26 September 2024 Information added on H. pylori eradication in patients with penicillin allergy

16 August 2024 Triple treatment regimen duration updated to 14 days to align with international guidelines and local expert opinion

11 March 2024 General information added relating to the diagnosis and management of H. pylori infection during pregnancy and in children


Key practice points:

  • The overall prevalence of H. pylori is low in New Zealand compared to the rest of the world; infection is more likely in Māori, Pacific and Asian people compared with New Zealand Europeans
  • Most people with H. pylori infection will remain asymptomatic; if symptoms do occur, patients are most likely to present with dyspepsia-like symptoms
  • In patients who present with new-onset dyspepsia-like symptoms, check for red flags (e.g. symptoms and signs of gastrointestinal bleeding), advise lifestyle modification and prescribe a proton pump inhibitor (PPI) for a short trial period, e.g. four weeks
    • If there is no improvement in symptoms, reiterate the importance of lifestyle modification and consider the patient’s risk for H. pylori infection
  • The decision to test for H. pylori in symptomatic people depends on a risk assessment based on multiple factors, including the patient’s ethnicity, country of birth, regional infection risk and severity of symptoms
  • For patients who are at:
    • High risk of H. pylori infection – consider faecal antigen testing. Patients will need to have stopped taking a PPI two weeks before testing.
    • Low risk of H. pylori infection – continue PPI treatment and investigate other potential causes. If none can be found or symptoms still do not resolve after alternative treatment options have been trialed, H. pylori testing can be considered, or refer patient to secondary care.
  • Faecal antigen testing is the preferred investigation for H. pylori; serology testing is generally not recommended because it does not differentiate between current or past infection
  • If infection with H. pylori is confirmed, first-line treatment is a 14-day course (see update box) of omeprazole, clarithromycin and amoxicillin (or metronidazole)

The data:
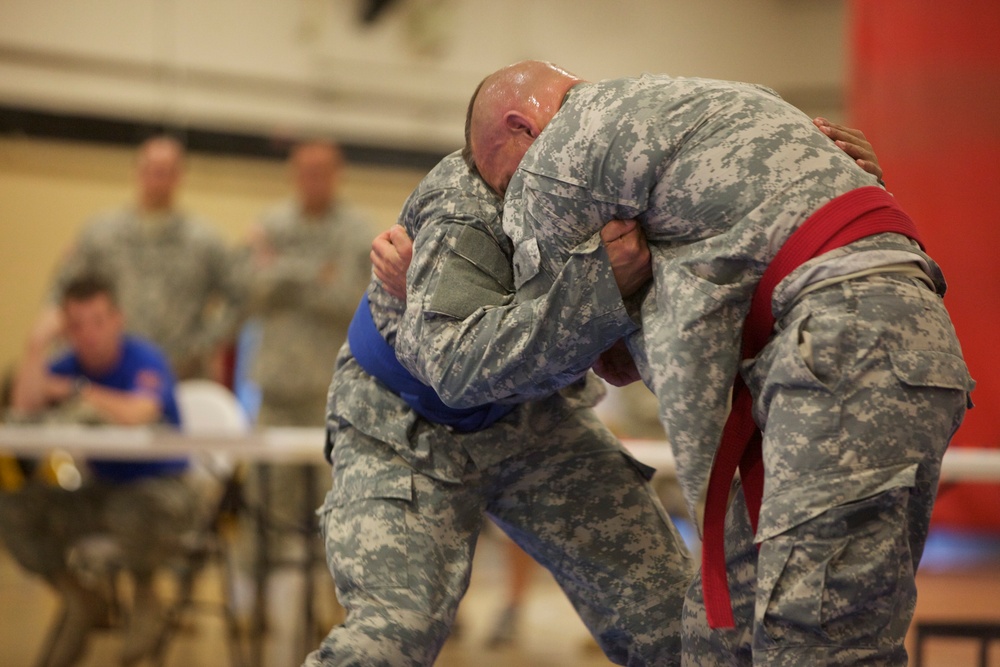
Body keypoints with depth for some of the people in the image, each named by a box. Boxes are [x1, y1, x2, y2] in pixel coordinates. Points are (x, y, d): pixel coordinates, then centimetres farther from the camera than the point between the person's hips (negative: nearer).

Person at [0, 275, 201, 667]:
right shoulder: (65, 367, 2)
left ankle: (145, 600, -6)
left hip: (160, 483, -5)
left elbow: (137, 414, -34)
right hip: (101, 487, 5)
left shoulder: (145, 359, -14)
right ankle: (80, 603, 5)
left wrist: (77, 392, -25)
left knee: (131, 511, -41)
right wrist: (35, 352, -22)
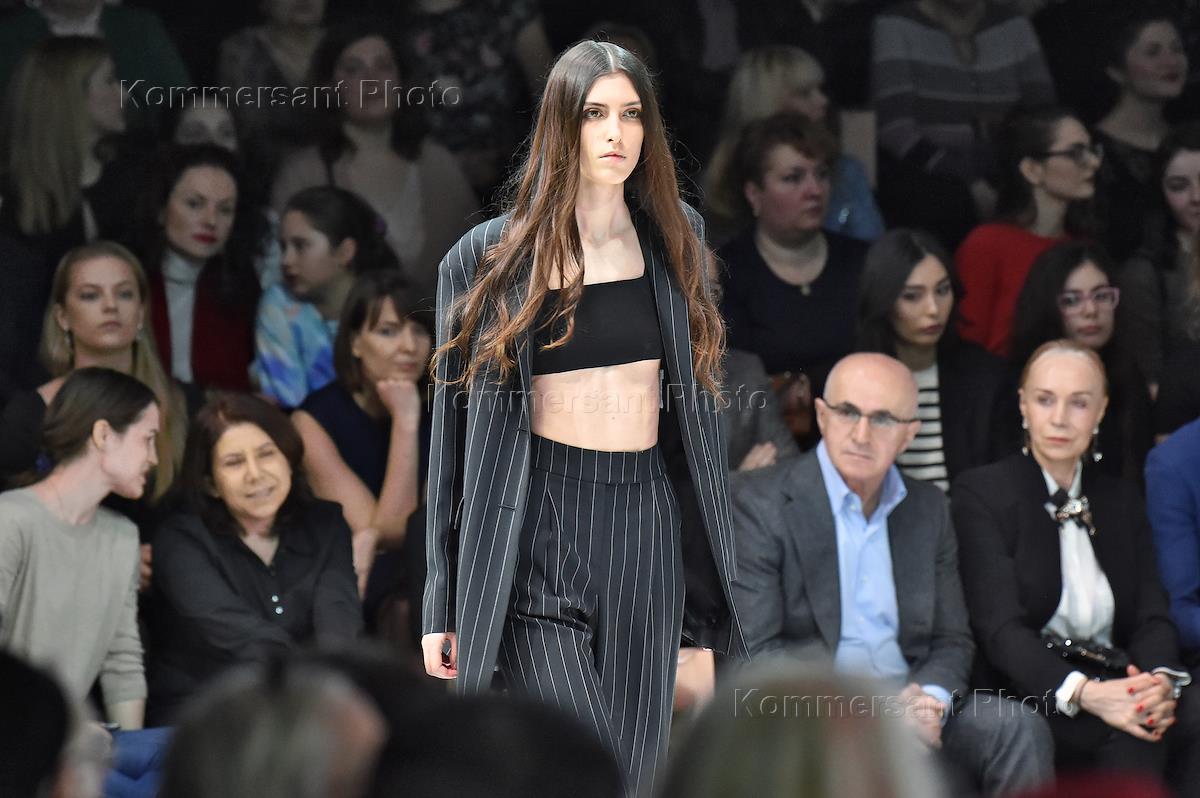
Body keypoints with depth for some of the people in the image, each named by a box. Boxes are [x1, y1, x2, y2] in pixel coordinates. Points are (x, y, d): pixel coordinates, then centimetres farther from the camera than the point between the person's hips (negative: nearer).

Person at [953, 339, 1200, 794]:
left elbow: (1152, 616, 10)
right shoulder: (981, 496, 2)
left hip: (1112, 685, 5)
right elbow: (1000, 627, -10)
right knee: (1132, 736, -35)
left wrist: (1160, 682, -16)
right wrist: (1082, 692, -28)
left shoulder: (1121, 502, 20)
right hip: (1029, 696, -5)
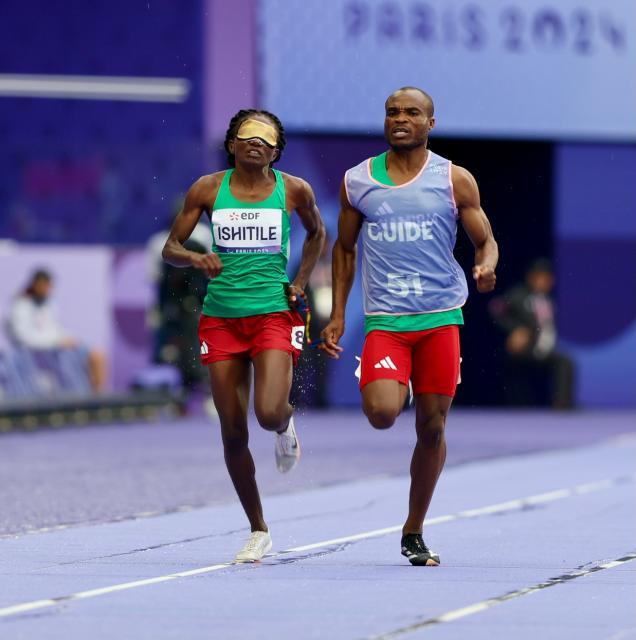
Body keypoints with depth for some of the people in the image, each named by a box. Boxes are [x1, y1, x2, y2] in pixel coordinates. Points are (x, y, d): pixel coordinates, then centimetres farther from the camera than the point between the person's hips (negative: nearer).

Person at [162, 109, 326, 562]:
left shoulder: (294, 190, 1)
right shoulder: (208, 189, 2)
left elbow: (317, 233, 20)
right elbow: (170, 248, 5)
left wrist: (301, 283, 8)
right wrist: (196, 259, -17)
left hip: (274, 315, -1)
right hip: (221, 317, 2)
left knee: (269, 413, -22)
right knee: (233, 432, 0)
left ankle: (287, 425, 18)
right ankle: (258, 531, 15)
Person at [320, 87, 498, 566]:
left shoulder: (455, 181, 2)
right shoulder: (357, 181, 6)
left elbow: (486, 242, 8)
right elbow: (345, 248, 17)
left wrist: (486, 268, -16)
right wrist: (338, 316, 12)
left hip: (441, 318, 0)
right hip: (384, 319, 0)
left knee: (432, 428, 3)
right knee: (381, 412, -23)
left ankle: (414, 532, 19)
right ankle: (396, 386, 16)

Requirement:
Please list every factor that the H. pylori guidance names as part of the risk assessment used to decide whether to test symptomatic people.

Solution below:
- The patient's ethnicity
- Country of birth
- Regional infection risk
- Severity of symptoms